▶ Problem description
Using the data below, return all lines in which "KiCad" appears.

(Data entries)

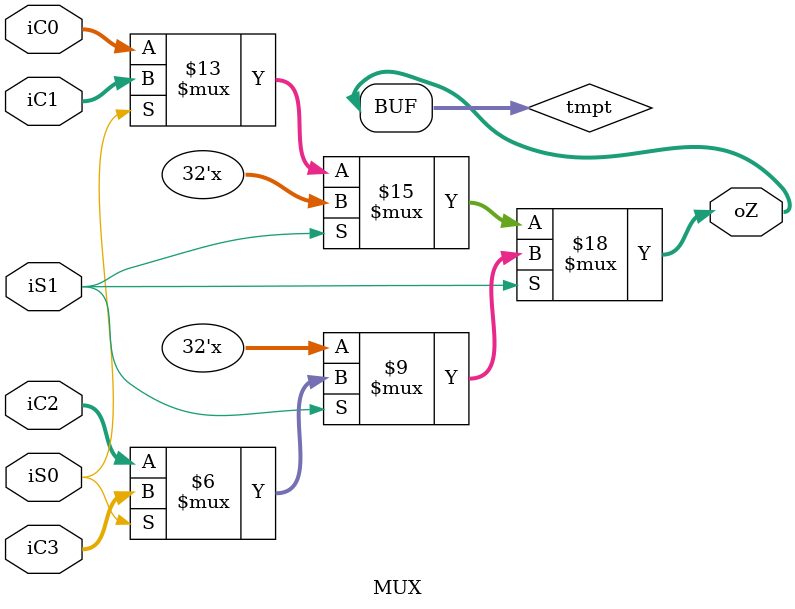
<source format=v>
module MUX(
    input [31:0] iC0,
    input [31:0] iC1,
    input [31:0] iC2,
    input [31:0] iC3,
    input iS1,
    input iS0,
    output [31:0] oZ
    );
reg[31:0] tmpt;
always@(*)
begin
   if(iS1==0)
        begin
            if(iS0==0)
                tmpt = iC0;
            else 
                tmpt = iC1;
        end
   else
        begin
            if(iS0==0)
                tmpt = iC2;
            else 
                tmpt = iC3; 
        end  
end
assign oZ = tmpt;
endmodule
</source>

--

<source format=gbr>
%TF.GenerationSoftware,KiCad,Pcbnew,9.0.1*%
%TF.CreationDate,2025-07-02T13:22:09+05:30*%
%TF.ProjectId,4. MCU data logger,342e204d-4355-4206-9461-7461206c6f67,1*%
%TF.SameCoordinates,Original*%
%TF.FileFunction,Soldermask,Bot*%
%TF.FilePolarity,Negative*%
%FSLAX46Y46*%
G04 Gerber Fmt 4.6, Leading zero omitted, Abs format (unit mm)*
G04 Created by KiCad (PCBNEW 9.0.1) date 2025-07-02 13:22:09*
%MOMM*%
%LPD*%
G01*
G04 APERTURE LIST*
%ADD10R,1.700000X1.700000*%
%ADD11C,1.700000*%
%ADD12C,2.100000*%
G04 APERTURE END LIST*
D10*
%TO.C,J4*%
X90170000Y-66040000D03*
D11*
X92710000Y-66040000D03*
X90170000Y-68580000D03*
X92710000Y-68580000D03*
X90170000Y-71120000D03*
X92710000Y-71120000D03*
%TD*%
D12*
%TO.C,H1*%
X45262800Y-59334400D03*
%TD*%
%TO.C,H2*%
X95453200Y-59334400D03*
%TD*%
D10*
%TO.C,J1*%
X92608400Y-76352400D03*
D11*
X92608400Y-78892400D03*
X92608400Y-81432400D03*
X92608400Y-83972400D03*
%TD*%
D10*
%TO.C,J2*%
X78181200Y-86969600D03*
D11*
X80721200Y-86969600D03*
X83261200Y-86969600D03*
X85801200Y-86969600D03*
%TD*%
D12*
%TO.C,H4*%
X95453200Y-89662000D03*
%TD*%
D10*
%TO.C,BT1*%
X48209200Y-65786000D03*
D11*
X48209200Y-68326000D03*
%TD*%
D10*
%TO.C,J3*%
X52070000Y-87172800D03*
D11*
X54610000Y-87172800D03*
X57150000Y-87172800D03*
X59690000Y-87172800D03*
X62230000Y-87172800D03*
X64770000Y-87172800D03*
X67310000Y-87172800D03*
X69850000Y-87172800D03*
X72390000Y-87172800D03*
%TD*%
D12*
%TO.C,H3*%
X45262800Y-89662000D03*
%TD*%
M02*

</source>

--

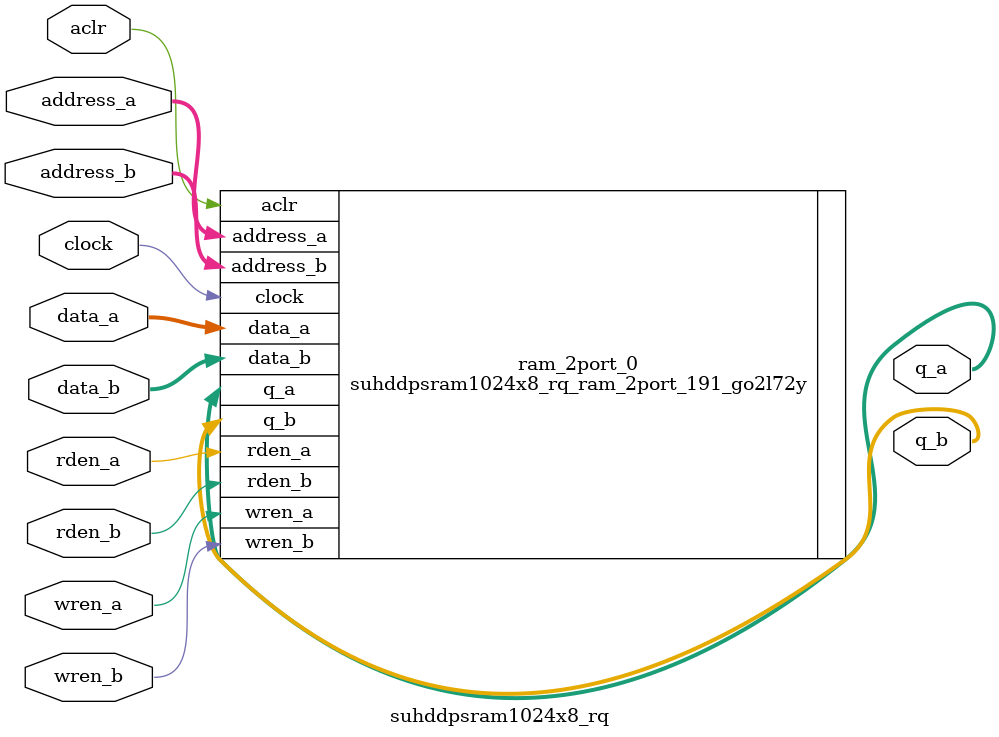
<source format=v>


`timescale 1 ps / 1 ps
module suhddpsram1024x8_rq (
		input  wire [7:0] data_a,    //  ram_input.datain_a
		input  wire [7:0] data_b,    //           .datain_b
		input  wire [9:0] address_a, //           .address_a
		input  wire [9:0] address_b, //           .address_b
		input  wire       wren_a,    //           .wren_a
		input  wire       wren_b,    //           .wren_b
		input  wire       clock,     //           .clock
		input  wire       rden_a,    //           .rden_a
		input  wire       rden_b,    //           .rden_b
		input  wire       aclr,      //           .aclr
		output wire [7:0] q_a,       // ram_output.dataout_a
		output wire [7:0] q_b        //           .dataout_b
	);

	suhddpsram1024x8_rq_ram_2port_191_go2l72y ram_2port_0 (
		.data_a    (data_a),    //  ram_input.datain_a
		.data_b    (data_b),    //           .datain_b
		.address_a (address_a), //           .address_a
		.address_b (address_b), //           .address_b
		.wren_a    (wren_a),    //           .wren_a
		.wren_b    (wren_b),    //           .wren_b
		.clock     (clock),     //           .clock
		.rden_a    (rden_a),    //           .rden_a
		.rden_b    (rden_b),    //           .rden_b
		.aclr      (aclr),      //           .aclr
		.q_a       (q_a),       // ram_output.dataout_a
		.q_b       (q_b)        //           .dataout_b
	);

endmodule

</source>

▶ Exercise response
%TF.GenerationSoftware,KiCad,Pcbnew,9.0.1*%
G04 Created by KiCad (PCBNEW 9.0.1) date 2025-07-02 13:22:09*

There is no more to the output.